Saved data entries
--------------------------------

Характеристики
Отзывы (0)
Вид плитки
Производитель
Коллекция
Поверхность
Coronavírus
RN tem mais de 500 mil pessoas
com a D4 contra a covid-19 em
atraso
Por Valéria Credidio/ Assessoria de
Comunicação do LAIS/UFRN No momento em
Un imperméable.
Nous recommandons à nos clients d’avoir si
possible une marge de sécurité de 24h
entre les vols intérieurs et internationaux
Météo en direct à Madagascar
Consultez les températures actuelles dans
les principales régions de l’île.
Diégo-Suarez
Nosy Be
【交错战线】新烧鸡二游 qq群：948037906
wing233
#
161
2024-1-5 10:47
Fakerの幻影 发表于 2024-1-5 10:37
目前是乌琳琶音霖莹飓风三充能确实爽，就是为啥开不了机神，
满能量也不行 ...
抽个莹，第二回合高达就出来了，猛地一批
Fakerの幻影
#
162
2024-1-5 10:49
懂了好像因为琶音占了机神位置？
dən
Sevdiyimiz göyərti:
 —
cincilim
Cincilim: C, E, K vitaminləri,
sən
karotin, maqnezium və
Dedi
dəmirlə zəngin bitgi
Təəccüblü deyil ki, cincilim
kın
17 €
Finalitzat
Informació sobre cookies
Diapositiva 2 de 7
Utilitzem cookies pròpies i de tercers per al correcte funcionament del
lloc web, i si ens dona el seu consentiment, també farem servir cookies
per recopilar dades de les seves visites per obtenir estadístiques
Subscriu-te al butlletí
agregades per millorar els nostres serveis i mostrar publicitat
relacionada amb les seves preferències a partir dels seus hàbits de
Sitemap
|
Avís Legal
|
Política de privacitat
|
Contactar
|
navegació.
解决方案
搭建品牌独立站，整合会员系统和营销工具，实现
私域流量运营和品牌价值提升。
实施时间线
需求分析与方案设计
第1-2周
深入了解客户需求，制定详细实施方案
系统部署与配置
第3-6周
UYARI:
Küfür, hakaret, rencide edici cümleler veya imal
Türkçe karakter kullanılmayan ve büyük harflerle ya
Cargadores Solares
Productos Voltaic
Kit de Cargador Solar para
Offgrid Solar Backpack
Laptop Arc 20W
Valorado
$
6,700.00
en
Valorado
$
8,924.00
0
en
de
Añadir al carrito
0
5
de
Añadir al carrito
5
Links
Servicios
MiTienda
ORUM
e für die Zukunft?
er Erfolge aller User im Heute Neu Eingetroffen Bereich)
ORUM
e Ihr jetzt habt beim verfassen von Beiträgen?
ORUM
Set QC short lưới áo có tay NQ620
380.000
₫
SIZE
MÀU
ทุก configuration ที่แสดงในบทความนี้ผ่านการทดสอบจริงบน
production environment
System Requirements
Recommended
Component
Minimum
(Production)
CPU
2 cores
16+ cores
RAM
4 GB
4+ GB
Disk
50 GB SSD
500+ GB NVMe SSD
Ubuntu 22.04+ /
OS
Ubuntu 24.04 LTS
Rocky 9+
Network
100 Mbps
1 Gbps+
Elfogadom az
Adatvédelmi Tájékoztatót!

--------------------------------

Copy out each line of the data in which the word "seves" appears.

per recopilar dades de les seves visites per obtenir estadístiques
relacionada amb les seves preferències a partir dels seus hàbits de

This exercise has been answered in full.